Imaginez un puzzle sans cadre, avec trois figures totalement différentes. Rien ne les relie.
Mettez un grand coup dans la table.
Les pièces volent au-dessus de la table, retombent, s'entrechoquent , se mêlent. Vous regardez ce désordre se faire sous vos yeux sans vraiment bien comprendre pourquoi vous avez provoqué ce chaos. Mais bientôt ce désordre, vous le trouvez plus familier, plus beau, plus poétique. Pourtant il ne ressemble à rien, à rien que vous connaissez et les pièces, qui n'avaient aucun lien au début, par ce jeu de déformation, se côtoient maintenant et se répondent comme si elles étaient complémentaires.
Je pense que la clé du film d'Inarritu réside dans sa dernière séquence. On suit une histoire, tragique, formidablement jouée, filmée "à la rage du poing" (ou la rage de vivre), mais au final ce n'est qu'une histoire qu'on nous raconte sur un écran, un passe-temps de 2h.

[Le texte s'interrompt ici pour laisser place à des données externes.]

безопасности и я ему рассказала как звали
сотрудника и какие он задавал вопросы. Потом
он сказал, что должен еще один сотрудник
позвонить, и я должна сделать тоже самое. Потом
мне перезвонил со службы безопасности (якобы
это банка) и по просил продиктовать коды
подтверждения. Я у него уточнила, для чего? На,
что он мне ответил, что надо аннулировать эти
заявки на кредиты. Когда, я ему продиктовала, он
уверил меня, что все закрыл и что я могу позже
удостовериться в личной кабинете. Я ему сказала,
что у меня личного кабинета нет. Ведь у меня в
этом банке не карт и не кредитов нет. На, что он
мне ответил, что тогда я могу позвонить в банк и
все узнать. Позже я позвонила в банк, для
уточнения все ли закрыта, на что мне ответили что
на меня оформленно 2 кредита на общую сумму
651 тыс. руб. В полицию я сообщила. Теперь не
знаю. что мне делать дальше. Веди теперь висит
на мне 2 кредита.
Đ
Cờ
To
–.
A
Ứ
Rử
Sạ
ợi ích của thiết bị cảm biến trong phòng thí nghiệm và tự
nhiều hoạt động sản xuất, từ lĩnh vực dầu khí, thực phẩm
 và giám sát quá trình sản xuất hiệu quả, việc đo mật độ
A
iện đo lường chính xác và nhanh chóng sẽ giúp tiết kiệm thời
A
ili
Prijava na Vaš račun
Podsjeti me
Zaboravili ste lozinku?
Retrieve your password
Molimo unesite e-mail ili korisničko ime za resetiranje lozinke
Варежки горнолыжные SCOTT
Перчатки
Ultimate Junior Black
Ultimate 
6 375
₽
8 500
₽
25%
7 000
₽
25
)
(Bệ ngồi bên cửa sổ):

Ce qui est beau, au final, ce sont peut-être ces instants que l'on a raté , nous spectateurs, parce que le réalisateur ne nous les a pas montré;
Qu'y a-t-il dans 21 grammes?
Une petite fille poussant une porte, une amie faisant un doigt d'honneur à la piscine, un assassin osant soutenir le regard de sa victime... des détails qu'on oublie si on les voit parmi d'autres images mais qui, ainsi disposés, à la fin d'une intrigue tragique, résonnent de façon toute particulière.
Qu'est-ce qu'on perd dans 21 grammes?
L'âme d'un mourant...? L'âme d'un repenti qui replonge dans le crime...?
Qu'est-ce qu'on gagne dans ces 21 grammes?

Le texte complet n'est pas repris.